Pull out the lines of the material from the line with "start_at, max_results, project_id)" to the line with "### Parameters", both included, and reproduce them without any change.
━━━ Provided information ━━━
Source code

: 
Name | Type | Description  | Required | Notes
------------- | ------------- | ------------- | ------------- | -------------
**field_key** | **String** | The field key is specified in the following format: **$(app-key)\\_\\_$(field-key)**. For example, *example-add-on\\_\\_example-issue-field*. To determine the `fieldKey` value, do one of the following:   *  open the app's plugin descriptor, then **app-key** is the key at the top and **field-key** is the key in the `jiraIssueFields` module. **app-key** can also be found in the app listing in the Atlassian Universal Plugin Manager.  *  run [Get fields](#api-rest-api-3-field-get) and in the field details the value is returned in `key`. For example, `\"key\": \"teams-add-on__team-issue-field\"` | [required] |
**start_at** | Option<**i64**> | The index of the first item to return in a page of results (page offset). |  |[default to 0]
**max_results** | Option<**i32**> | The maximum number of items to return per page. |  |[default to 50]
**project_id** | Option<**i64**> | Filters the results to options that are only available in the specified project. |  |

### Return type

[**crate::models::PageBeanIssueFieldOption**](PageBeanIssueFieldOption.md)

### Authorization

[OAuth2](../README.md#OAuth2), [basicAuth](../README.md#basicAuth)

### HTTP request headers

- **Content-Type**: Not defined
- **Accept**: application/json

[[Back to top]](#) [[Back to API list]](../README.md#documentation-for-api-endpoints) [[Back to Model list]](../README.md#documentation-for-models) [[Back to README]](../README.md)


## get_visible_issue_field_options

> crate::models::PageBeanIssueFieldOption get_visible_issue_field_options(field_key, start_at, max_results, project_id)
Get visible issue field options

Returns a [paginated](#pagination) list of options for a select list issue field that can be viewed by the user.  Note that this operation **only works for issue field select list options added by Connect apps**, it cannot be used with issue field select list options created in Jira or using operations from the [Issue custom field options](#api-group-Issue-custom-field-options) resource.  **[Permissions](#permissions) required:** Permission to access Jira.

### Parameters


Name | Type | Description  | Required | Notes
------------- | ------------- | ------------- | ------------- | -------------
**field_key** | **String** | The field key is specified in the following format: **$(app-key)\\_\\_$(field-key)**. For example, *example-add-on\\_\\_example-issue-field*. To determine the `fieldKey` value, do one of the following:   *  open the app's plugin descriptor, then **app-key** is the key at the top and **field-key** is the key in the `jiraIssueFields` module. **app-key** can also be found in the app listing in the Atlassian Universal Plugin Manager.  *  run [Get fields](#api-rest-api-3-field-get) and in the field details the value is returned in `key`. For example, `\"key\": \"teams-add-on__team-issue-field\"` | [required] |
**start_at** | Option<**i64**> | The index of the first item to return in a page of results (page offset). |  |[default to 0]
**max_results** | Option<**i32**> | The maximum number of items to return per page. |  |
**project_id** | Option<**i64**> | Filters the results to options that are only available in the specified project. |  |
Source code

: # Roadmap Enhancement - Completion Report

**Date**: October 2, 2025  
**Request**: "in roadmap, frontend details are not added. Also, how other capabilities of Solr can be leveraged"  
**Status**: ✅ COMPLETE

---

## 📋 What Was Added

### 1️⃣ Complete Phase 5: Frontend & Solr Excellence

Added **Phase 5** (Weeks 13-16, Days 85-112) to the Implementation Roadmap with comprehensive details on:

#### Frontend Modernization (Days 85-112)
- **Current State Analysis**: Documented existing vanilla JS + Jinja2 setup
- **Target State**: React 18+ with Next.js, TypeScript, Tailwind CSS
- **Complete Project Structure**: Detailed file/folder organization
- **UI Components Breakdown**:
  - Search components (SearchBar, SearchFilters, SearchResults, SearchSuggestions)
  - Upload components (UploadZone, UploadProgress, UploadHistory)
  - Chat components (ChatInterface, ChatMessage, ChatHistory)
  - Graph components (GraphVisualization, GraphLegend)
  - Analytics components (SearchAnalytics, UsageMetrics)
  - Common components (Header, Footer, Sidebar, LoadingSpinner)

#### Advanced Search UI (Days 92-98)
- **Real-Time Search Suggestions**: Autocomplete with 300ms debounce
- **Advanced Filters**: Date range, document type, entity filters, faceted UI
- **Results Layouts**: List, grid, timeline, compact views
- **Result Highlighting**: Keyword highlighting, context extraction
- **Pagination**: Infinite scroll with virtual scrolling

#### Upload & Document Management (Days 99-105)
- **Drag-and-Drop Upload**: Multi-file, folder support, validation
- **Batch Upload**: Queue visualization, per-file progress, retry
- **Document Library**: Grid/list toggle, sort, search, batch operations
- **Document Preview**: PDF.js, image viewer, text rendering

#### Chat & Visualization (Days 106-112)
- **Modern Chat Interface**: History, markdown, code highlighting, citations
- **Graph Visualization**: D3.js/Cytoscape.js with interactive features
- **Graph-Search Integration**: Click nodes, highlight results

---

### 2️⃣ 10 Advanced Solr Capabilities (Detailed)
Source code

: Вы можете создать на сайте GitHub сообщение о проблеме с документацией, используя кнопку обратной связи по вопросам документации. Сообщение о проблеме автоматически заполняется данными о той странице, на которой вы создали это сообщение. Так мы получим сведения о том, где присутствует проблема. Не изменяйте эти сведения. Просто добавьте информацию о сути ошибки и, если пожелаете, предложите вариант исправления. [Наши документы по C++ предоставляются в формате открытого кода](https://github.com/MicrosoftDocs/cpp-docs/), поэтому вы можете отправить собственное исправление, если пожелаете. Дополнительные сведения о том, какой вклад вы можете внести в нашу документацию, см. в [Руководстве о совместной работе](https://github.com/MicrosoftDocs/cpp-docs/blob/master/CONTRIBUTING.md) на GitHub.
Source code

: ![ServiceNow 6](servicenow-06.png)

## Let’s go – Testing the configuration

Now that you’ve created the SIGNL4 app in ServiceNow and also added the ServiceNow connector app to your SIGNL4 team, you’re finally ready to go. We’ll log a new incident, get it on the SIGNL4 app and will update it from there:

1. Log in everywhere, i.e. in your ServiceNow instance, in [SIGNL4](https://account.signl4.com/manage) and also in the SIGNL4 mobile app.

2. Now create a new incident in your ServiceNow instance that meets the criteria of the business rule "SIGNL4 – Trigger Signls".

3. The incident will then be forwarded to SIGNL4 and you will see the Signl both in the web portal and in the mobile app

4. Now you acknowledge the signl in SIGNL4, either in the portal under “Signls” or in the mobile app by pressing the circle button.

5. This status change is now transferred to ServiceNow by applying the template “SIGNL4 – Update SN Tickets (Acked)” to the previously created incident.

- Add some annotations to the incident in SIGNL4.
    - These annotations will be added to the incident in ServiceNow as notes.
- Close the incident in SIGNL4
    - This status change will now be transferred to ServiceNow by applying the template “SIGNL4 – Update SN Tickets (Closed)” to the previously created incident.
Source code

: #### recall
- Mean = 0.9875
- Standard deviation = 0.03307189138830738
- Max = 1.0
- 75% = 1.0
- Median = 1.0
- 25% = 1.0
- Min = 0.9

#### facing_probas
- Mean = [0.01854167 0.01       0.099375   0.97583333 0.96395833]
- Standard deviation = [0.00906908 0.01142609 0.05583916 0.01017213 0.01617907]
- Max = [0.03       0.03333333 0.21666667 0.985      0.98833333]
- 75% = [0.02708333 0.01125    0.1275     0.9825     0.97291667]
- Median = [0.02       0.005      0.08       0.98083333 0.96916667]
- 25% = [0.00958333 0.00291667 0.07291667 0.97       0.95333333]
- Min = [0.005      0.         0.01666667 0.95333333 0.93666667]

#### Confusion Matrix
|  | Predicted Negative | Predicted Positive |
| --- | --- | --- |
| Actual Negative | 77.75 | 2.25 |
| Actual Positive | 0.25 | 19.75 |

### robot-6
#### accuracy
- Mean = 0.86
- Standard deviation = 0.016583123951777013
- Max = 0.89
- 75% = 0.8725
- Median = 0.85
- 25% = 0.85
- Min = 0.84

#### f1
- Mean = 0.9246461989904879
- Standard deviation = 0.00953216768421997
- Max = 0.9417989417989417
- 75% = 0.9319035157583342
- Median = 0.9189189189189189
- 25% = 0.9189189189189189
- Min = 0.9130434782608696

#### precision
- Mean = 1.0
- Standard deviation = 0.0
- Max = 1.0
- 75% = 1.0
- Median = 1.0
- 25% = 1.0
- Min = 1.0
━━━
*Response to this task*
> crate::models::PageBeanIssueFieldOption get_visible_issue_field_options(field_key, start_at, max_results, project_id)
Get visible issue field options

Returns a [paginated](#pagination) list of options for a select list issue field that can be viewed by the user.  Note that this operation **only works for issue field select list options added by Connect apps**, it cannot be used with issue field select list options created in Jira or using operations from the [Issue custom field options](#api-group-Issue-custom-field-options) resource.  **[Permissions](#permissions) required:** Permission to access Jira.

### Parameters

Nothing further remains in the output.